On April 19, three weeks before he said the 30-year bull market in bonds was over, Bill Gross announced he was buying TIPS—Treasury Inflation-Protected Securities.
In doing so, the bond guru bet that money printing by the world’s central banks would push up consumer prices. While the price of conventional Treasuries subsequently fell as he had predicted, so did the market’s fear of inflation, driving down the value of TIPS. That amplified losses for Gross’s $268 billion Pimco Total Return Fund (PTTRX), which fell 4.7% in May and June, prompting $9.9 billion in withdrawals last month, the most on record.
The losses highlight the difficulties Gross faces as he steers Pacific Investment Management, the investment firm he helped found. With $2 trillion in assets, Pimco is arguably up against the biggest market challenge since its inception in 1971. Gross has had 9% to 12% of Pimco Total Return’s net assets invested in TIPS since at least the end of 2011, convinced that efforts by Federal Reserve Chairman Ben Bernanke and other central bankers to stimulate their economies will ultimately fuel inflation. TIPS were the biggest factor in Pimco Total Return’s losses in May, according to Eric Jacobson, an analyst at Morningstar. Gross didn’t respond to requests for comment.
Rival Jeffrey Gundlach, head of the investment firm DoubleLine, has avoided TIPS, which he called a “disaster” and a “trap” during a webcast in late June, because he sees no sign of inflation. Gundlach’s $38 billion DoubleLine Total Return Bond Fund (DBLTX) lost 2.6% in the two months through June and is down 1.3% this year, beating 80% of similar funds.
TIPS guard against inflation because the principal value of the bonds is adjusted every six months to keep pace with consumer prices. One way to measure the market’s view of inflation is to compare the yields of Treasuries and TIPS. The wider the gap, the higher the market’s inflation expectations. Although yields on Treasuries have risen since May, when Bernanke raised the possibility of slowing the Fed’s monthly bond purchases, yields on TIPS have risen even faster. (Bond yields rise when prices fall.) As a result, from May 1 to June 24, the gap between 10-year Treasuries and 10-year TIPS narrowed to 1.92 perccentage points from 2.34, before widening to 2.08 on July 8.
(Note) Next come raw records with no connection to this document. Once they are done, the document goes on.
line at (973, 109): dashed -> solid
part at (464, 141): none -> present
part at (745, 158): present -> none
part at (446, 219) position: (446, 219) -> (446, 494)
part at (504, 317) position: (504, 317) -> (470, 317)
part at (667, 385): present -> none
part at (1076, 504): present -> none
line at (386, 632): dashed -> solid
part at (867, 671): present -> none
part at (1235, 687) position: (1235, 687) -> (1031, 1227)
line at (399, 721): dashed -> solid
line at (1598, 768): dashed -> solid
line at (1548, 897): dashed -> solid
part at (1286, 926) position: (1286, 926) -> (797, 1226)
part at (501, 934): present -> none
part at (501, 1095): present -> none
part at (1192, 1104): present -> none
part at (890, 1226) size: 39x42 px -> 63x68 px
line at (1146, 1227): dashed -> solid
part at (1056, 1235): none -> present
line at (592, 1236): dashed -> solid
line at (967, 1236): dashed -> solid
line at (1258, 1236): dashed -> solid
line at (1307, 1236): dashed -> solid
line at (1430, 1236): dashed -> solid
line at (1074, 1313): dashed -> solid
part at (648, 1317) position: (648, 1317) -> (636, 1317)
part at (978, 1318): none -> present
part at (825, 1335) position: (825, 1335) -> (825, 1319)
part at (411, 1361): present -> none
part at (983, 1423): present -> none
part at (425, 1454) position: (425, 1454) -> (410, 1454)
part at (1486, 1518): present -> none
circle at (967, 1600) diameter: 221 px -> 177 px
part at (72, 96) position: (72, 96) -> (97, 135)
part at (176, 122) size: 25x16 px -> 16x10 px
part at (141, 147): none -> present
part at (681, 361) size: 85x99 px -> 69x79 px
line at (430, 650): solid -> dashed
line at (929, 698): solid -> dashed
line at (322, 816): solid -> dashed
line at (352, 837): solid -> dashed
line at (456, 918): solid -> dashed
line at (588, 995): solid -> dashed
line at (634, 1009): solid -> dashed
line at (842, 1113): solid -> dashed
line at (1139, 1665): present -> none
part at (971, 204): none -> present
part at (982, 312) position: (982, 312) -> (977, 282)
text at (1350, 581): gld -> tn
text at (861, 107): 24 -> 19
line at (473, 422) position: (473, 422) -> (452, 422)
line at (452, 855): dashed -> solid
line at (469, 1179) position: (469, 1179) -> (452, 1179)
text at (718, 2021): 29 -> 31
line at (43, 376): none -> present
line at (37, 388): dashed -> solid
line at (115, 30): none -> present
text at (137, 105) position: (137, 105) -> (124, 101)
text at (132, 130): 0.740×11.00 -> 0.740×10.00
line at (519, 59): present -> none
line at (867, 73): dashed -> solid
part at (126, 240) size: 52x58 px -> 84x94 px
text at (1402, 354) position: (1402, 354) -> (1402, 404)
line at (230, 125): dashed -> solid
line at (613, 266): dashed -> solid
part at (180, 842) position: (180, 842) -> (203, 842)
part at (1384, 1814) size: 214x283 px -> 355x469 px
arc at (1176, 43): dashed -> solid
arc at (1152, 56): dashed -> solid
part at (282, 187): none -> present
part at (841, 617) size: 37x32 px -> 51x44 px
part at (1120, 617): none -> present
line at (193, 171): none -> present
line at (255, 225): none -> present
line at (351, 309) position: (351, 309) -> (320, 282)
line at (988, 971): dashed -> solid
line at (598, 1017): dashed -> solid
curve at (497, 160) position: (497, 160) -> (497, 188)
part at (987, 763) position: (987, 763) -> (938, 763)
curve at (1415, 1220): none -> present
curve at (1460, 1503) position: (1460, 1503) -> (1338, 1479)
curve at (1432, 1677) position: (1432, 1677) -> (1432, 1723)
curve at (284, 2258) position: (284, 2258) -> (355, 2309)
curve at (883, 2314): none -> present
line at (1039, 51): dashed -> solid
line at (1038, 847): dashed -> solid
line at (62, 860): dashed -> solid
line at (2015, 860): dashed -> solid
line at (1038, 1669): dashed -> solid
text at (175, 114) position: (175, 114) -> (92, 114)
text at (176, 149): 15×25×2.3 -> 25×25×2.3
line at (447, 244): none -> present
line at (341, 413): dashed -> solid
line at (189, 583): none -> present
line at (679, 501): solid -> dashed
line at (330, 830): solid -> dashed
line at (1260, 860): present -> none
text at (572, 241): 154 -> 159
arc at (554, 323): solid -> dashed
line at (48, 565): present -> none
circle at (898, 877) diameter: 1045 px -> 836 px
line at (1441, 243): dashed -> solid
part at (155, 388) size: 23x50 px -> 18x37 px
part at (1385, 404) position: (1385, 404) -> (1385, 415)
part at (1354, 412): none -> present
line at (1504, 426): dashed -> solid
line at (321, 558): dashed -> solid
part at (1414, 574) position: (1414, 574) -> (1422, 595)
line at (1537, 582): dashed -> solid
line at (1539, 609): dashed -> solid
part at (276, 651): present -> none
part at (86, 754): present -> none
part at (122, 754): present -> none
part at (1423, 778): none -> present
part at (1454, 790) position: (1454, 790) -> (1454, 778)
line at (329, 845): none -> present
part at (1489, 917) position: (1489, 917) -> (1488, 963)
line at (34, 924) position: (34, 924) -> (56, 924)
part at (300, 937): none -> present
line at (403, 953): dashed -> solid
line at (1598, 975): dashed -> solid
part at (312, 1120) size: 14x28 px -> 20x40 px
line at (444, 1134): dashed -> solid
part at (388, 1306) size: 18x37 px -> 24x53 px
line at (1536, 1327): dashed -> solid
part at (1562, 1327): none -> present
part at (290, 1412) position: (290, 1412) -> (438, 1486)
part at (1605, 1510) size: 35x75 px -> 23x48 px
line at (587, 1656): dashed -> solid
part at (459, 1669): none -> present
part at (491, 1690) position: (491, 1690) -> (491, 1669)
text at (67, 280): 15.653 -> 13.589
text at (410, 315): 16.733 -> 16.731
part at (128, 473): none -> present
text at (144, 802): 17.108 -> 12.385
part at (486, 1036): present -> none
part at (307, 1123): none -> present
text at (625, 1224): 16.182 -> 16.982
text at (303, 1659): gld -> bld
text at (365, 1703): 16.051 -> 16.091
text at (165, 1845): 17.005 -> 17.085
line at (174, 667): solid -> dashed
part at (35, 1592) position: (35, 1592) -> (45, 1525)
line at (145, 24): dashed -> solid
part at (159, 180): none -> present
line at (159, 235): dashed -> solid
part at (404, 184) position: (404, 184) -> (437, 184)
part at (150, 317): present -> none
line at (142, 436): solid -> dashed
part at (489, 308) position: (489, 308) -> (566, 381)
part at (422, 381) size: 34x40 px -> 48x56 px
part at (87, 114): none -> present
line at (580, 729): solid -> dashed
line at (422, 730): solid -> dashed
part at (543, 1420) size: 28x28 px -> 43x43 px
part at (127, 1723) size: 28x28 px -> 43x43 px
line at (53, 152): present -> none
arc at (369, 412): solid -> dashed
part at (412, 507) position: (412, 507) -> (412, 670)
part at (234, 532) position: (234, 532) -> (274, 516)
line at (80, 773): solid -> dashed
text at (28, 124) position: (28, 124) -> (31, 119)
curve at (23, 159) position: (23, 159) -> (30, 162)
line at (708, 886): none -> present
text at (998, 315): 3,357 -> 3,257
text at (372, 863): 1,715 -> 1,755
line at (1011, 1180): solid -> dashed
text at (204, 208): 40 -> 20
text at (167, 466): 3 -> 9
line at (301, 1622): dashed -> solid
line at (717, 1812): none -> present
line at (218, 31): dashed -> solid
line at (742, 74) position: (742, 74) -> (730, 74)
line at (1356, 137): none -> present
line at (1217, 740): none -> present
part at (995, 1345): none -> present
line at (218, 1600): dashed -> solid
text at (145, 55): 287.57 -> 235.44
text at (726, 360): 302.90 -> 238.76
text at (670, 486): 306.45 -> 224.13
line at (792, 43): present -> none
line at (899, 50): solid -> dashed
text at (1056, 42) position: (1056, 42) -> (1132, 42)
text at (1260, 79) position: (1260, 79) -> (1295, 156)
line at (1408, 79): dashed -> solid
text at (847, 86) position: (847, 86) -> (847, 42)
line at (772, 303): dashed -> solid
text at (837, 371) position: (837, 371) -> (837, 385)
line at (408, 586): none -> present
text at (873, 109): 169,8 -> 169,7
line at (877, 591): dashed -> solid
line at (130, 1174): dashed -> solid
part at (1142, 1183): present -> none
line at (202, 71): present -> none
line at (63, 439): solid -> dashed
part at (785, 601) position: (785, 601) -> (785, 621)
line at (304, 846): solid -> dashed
The narrowing showed that investors viewed inflation as less of a threat and were cutting the price they’d pay for insurance against it, according to Daniel Shackelford, a fixed-income portfolio manager at T. Rowe Price. “Inflation expectations haven’t budged after three or four years” of the Fed’s efforts to stimulate the economy, says Shackelford, who runs the $496 million T. Rowe Price Inflation Protected Bond Fund (PRIPX). When the Fed started talking about slowing its bond purchases, he adds, “it was sort of the worst news that the TIPS market could receive.” TIPS funds fell an average of 7.2% from the end of April to June 28, more than double the 3.3% decline in the Barclays U.S. Aggregate Bond Index, a fixed-income benchmark, according to Michelle Canavan, a mutual fund analyst at Morningstar.
Gross made a bad bet on Treasuries almost two and a half years ago. In February 2011 he eliminated his allocation to Treasuries, only to miss out on a rally in government bonds that left Pimco Total Return trailing 70% of its peers. Gross, in a letter to clients at the time titled Mea Culpa, called 2011 a “stinker.” His fund lost an estimated $5 billion to withdrawals that year, according to Morningstar. Pimco Total Return rebounded in 2012 to beat 95% of peers and has outperformed 91% of rivals over the past five years, according to data compiled by Bloomberg.
So far, Gross is making no apologies for his bet on TIPS. In a June 6 interview on Bloomberg TV he said that with the economy remaining weak, inflation will be contained in the short run. Even so, he said, “trillions of dollars of check writing” by the Fed and other central banks will fuel rising prices over the next three to five years.